There are several other issues such as lack of infrastructure and skilled workforce. But now our Prime Minister and the chairman of the Planning Commission, Montek Singh Ahluwalia, have already constituted a taskforce to look into the cracks in the chemical industry and the issues that require urgent attention. The task force will be submitting its report in the next three months and I believe it will look into these important issues of infrastructure, trained manpower etc.

Has Chemexcil made any recommendations to the government to boost growth?
See, another problem with the chemical industry is that it is very cluttered and unorganised. There are several small companies scattered across the country. So what we want is that the government should come up with guidelines to set up chemical parks in every state, where all these companies will come together under one roof. We have already submitted our request and the proposal will be taken up by the government in the next two months.

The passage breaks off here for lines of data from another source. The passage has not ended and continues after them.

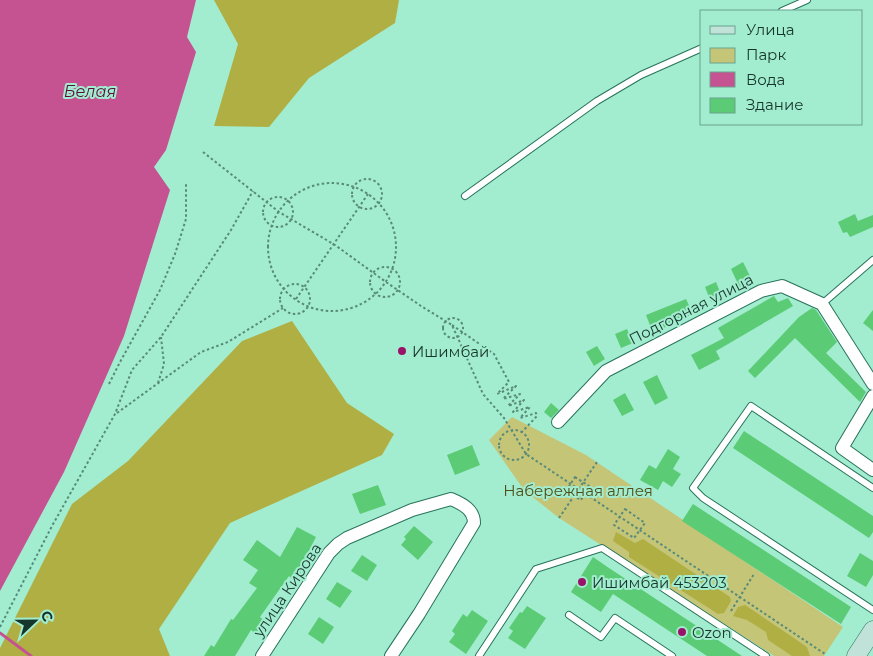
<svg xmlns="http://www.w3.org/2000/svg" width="873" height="656" font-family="Montserrat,sans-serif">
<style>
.green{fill:#c5c578}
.forest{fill:#b0af44}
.water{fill:#c55392}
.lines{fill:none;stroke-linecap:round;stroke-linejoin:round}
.stream{stroke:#c55392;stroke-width:3}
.building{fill:#5bcc75}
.service-casing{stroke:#28735b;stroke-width:8}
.minor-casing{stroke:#28735b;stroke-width:14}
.secondary-casing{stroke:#28735b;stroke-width:19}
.path{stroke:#588b78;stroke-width:2;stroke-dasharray:2.5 2.5;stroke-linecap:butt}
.service{stroke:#fff;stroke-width:6}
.minor{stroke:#fff;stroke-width:12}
.secondary{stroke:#c1e2d8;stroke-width:18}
.poi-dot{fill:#991368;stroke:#a2ecd0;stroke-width:2}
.labels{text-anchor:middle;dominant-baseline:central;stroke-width:4;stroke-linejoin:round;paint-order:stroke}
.street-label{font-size:15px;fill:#17362b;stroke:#a2ecd0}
.poi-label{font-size:15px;fill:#17362b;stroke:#a2ecd0;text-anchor:start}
.park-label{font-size:15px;fill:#4f4e16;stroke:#a2ecd0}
.water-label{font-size:16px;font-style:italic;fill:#570e3a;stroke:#a2ecd0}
</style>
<rect width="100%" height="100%" fill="#a2ecd0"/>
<path class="green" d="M512,417L586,455L843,627L824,656H774L559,518L524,490L489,440Z"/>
<path class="forest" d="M214,0H399L395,23L309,78L269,127L214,126L238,44Z
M292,321L347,403L394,434L382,455L230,523L159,629L170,656H0V648L72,504L128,461L242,341Z
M616,532L635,543L643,539L730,597L731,601L724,613L718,614L629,557V552L613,541Z
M745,605L807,647L810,656H792L768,640L766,632L747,620L733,616L738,607Z"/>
<path class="water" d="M0,0H196L187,37L196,52L166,150L154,167L170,190L124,336L64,472L0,591Z"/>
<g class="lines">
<path class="stream" d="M0,633L31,656"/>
</g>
<path class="building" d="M855,214L858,221L873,215V227L850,237L847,232L843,233L838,222Z
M743,262L753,282L740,288L731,269Z
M716,282L722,297L711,302L705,287Z
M774,296L778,302L788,298L793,306L716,351L720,359L699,370L691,355L724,338L718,328Z
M686,299L693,314L653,333L646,315Z
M812,308L816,310L837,342L826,353L866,392L860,402L795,338L755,378L748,371L799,317Z
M873,310V331L863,323Z
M627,329L633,343L621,348L615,334Z
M597,346L605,359L594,366L586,352Z
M657,375L668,398L655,405L643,382Z
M625,393L634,410L622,416L613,400Z
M551,403L559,410L551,418L544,412Z
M744,431L873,516V532L869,538L733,448Z
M472,445L480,465L455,475L447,455Z
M668,449L680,457L673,469L681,474L672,487L663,481L658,490L640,480L649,465L656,469Z
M378,485L386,505L360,514L352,494Z
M693,504L851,607L841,624L682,521Z
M414,526L433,542L418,560L401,545L406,539L404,537Z
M297,527L316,537L299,570L301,572L295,581L289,576L260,617L268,624L259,636L251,630L235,656H204L211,645L214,647L231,619L233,620L257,588L249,583L258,570L243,560L257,540L280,557Z
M860,553L873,561V575L866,587L847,576Z
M362,555L377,565L367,581L351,571Z
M593,557L609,568L742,656H707L613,594L601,612L571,592Z
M337,582L352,591L340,608L326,599Z
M527,606L546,618L525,649L508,638L513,631L509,628L520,612L522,613Z
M472,610L488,621L466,654L449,642L455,634L452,631L463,614L467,617Z
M319,617L334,627L323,644L308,634Z"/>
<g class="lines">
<defs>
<path id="service" d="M782,11L807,0
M465,196L597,101L641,75L702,48
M822,304L873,260
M873,488L751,406L693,488L703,498L873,610
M569,615L601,637L615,618L672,656
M479,656L536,569L602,548L766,656"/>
<path id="minor" d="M873,396L842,448L873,470
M558,422L606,371L761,291L782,286L822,304L873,384
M262,656L329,553L338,544L347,538L412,510L451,499C463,504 474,510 474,523L419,614L391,656"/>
<path id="secondary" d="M856,656L873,630"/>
</defs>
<use href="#service" class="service-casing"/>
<use href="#minor" class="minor-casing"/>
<use href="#secondary" class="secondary-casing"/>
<path class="path" d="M203,152L279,212L335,245L386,282L421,306L452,325L483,394L504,418L526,454L825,654
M352 194a15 15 0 1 1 30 0a15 15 0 1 1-30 0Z
M268 247a64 64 0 1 1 128 0a64 64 0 1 1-128 0Z
M263 212a15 15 0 1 1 30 0a15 15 0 1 1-30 0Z
M370 282a15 15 0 1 1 30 0a15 15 0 1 1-30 0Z
M280 299a15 15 0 1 1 30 0a15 15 0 1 1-30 0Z
M296,299L368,194
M443 328a10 10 0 1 1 20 0a10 10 0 1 1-20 0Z
M452,325L494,354L509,382L497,394L516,386L503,399L520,394L508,406L524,400L513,412L530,407L520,418L536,413L537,416L521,433
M158,383L164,364L161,337
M109,384L120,362L160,290L175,254L186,219V182
M117,413L201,352L228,342L283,308
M499 445a15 15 0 1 1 30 0a15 15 0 1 1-30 0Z
M575,477L589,486L581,500L566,491Z
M625,509L645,523L634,538L614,525Z
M559,518L597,462
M731,611L754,574
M0,627L52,526L115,414L132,370L161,337L231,230L253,191"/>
<use href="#service" class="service"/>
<use href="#minor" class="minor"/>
<use href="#secondary" class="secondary"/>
</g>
<g class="poi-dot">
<circle cx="402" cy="351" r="5"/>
<circle cx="582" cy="582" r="5"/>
<circle cx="682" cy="632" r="5"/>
</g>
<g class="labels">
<g class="street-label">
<text transform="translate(691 309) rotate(-27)">Подгорная улица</text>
<text transform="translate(287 590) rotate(-56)">улица Кирова</text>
</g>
<g class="poi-label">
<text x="412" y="351">Ишимбай</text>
<text x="592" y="582">Ишимбай 453203</text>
<text x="692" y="632">Ozon</text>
</g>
<g class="park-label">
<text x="578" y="490">Набережная аллея</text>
</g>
<g class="water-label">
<text x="90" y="91">Белая</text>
</g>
</g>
<rect x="700" y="10" width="162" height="115" fill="#a2ecd0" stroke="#6aa38e"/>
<rect x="710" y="26" width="25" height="8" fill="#c1e2d8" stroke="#6aa38e"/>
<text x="746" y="35" font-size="15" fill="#17362b">Улица</text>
<rect x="710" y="48" width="25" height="15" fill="#c5c578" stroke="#6aa38e"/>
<text x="746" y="60" font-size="15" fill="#17362b">Парк</text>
<rect x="710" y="72" width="25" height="15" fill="#c55392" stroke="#6aa38e"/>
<text x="746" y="85" font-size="15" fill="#17362b">Вода</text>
<rect x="710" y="98" width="25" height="15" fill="#5bcc75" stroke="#6aa38e"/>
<text x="746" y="110" font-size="15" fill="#17362b">Здание</text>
<g transform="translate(35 621) rotate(68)" stroke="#a2ecd0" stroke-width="4" paint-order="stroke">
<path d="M0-4L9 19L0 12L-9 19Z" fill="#17362b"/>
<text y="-8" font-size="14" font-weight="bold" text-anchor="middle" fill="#17362b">С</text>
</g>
</svg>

Our idea is to make these chemical parks as manufacturing hubs, where all required infrastructure will be provided to large- and small-scale companies.

These chemical parks are much on the lines of PCPIRs, which the government had proposed to set up. But PCPIRs have been a slow starter and so far not much progress has been made. Don’t you think the chemical parks will also go the same way?
Yes, the chemical parks will be more or less similar, but the idea behind them is to bring together the scattered industry under one roof, where all facilities are made available to the players.
PCPIRs (Petroleum, Chemicals and Petrochemical Investment Region) are an initiative of the central government and we need equal support from the state governments also to take them forward, which was lacking earlier.

For the chemical parks, we have not only submitted our proposal to the commerce ministry, but have also garnered support from the chemical and fertiliser ministry as well, so we there will be more focused efforts.